The flame's route through London and Paris were disrupted
The international leg of the Olympic torch relay may be scrapped in future after protests in London and Paris disrupted the flame's route to Beijing.
Pro-Tibet demonstrators are angry the summer Games are taking place in China.
The relay's international future will be discussed at an International Olympic Committee meeting in the Chinese capital on Thursday.
"We will discuss this and see what kind of conclusions we have to take," said IOC president Jacques Rogge.
The torch had to be extinguished in Paris on Monday after protesters attempted to seize control of it, with similar scenes in London on Sunday.
This year's 137,000km torch relay will continue as planned but BBC Radio 5 Live sports news correspondent Gordon Farquhar said that some IOC members believe the relay is a mistake.
"The IOC are saying that we're going to have a look at this," he said.
"Some senior and influential figures within the IOC are saying 'we think it was a mistake, we think the torch relay should have stuck to its original plan' - that is you light it in Olympia and you it is taken straight to the host city.
"It doesn't go around the world in this grand gesture.
Using the torch this way is almost a crime. This is the property of the IOC, it is not a Chinese torch.
Swedish IOC member Gunilla Lindberg
"The grand gesture came in because it was felt it could be used as a symbol of unity, peace, and of hope, but that doesn't work if it is being used as a symbol of protest."
IOC press commission chief Kevan Gospar added: "My belief is the torch relay will stay on course.
"There might be adjustments, but I think it would be wrong to try to do anything more than try to get the torch through to its ultimate destination.
"But certainly, the IOC executive board should review the torch relay programme for the future."
Patrick Hickey, head of the 49-member association of European Olympic Committees said: "We have to review if the torch should be allowed to go overseas again.
"It's something we shall discuss later."
The protests in London and Paris have been followed by similar scenes on the next leg of the relay in San Francisco, where seven demonstrators were arrested for tying "Free Tibet" banners to the cables of the Golden Gate Bridge on Tuesday.
"We accept protests and freedom of expression, but this should be non-violent," said Rogge.
"There are many, many athletes who dreamed of holding the torch in their hand and their job has been spoilt."

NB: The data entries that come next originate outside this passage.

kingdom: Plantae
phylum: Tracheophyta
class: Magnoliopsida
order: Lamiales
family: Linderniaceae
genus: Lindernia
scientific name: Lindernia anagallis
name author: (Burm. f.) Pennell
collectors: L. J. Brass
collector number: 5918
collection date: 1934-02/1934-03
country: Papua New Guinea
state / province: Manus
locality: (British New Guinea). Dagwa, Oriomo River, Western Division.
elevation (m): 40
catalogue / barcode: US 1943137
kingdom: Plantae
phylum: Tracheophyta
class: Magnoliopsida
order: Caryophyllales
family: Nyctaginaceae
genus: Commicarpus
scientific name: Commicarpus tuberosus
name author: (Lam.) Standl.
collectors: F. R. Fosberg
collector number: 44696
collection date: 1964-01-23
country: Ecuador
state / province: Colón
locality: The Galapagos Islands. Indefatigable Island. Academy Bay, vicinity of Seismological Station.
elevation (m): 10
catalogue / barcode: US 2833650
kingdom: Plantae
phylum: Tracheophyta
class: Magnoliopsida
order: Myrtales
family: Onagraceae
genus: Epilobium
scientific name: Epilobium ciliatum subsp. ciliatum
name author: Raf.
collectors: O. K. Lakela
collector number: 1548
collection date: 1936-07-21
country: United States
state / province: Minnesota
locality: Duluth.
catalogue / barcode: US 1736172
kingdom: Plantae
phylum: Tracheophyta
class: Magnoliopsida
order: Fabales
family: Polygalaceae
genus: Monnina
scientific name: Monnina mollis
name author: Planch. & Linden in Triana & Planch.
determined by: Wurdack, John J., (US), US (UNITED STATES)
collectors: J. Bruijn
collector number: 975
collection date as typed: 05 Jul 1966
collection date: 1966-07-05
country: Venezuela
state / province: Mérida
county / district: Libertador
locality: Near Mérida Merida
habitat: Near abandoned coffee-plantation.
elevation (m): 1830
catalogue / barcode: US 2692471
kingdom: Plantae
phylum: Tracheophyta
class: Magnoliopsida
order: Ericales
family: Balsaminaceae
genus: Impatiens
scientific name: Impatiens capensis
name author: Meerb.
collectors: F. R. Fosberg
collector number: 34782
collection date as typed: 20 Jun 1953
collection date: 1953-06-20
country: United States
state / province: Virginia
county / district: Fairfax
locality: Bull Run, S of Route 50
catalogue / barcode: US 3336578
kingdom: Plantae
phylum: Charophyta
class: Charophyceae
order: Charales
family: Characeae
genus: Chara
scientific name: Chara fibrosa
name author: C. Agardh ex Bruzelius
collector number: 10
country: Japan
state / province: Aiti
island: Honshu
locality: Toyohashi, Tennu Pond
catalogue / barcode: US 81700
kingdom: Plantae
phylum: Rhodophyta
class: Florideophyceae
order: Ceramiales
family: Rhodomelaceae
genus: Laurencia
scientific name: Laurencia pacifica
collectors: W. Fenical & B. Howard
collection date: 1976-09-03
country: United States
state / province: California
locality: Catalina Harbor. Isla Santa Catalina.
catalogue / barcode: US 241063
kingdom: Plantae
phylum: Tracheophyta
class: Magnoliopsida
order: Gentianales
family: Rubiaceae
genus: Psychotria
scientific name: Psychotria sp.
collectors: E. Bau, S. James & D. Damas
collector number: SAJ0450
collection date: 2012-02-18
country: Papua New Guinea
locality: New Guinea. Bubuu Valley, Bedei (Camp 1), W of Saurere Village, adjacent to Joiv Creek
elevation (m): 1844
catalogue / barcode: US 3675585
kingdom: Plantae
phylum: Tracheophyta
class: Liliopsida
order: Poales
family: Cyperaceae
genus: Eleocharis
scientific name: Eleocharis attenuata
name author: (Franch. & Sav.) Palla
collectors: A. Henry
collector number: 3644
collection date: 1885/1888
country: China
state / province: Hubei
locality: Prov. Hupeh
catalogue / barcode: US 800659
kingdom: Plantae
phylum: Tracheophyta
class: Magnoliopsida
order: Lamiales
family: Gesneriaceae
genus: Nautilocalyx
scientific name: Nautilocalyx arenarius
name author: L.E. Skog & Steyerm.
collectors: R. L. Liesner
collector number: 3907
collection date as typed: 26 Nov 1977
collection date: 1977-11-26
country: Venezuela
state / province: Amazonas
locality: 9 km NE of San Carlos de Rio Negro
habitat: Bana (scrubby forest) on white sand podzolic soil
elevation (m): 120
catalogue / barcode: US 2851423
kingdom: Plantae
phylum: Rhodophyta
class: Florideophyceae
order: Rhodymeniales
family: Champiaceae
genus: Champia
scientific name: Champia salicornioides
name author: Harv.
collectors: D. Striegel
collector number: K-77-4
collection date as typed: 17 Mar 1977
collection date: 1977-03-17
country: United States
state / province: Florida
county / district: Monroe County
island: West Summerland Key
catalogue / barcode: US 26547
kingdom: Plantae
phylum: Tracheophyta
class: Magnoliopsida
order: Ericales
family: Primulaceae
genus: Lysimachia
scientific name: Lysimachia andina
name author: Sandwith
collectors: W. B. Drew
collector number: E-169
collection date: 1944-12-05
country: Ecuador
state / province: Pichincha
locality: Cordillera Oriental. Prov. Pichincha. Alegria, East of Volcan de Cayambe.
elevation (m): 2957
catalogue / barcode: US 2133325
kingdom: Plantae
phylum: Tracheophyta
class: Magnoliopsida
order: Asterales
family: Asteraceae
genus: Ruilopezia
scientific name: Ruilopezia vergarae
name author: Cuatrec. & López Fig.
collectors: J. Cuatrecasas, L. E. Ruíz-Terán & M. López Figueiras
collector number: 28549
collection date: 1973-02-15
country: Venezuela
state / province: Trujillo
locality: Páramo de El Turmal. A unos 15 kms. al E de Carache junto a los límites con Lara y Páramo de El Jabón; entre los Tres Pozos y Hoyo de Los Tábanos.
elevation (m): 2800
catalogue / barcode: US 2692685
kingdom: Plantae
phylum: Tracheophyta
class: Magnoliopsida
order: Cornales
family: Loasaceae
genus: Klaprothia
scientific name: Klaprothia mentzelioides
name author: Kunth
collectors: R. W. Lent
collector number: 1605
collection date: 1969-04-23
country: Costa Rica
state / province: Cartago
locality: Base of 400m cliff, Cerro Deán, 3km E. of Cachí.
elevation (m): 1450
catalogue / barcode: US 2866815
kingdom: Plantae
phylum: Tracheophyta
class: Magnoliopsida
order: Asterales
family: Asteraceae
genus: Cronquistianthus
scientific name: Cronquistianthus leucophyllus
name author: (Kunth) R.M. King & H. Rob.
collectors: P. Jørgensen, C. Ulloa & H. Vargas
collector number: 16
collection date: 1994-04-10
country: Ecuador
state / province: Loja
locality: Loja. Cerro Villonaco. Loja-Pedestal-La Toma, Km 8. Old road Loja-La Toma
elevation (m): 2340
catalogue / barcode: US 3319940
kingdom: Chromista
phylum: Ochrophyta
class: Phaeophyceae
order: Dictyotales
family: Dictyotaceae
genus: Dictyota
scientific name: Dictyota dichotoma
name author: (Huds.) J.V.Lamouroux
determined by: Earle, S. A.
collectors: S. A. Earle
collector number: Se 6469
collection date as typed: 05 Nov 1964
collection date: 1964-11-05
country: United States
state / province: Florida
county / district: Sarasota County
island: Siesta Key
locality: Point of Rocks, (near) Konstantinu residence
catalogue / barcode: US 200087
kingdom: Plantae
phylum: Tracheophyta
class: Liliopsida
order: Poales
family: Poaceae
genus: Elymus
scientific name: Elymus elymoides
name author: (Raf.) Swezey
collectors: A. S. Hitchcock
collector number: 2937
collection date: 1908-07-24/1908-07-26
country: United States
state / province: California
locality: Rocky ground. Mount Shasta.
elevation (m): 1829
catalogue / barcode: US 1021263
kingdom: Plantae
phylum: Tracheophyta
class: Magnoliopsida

The protests have been questioned by former Olympic heptathlon gold medallist Denise Lewis, who fears the demonstrations could potentially escalate out of control.
"To be putting innocent people in the line of fire, and possibly danger - who knows what may go on in the other countries to follow? It could get conceivably worse."
Swedish IOC member Gunilla Lindberg said the protests were "damaging the Olympic movement".
"I think it is very sad, I get angry.
"Using the torch this way is almost a crime. This is the property of the IOC, it is not a Chinese torch."
The torch was lit in Olympia, Greece, last week and will go through 20 countries before being carried into the Beijing Games opening ceremony on 8 August.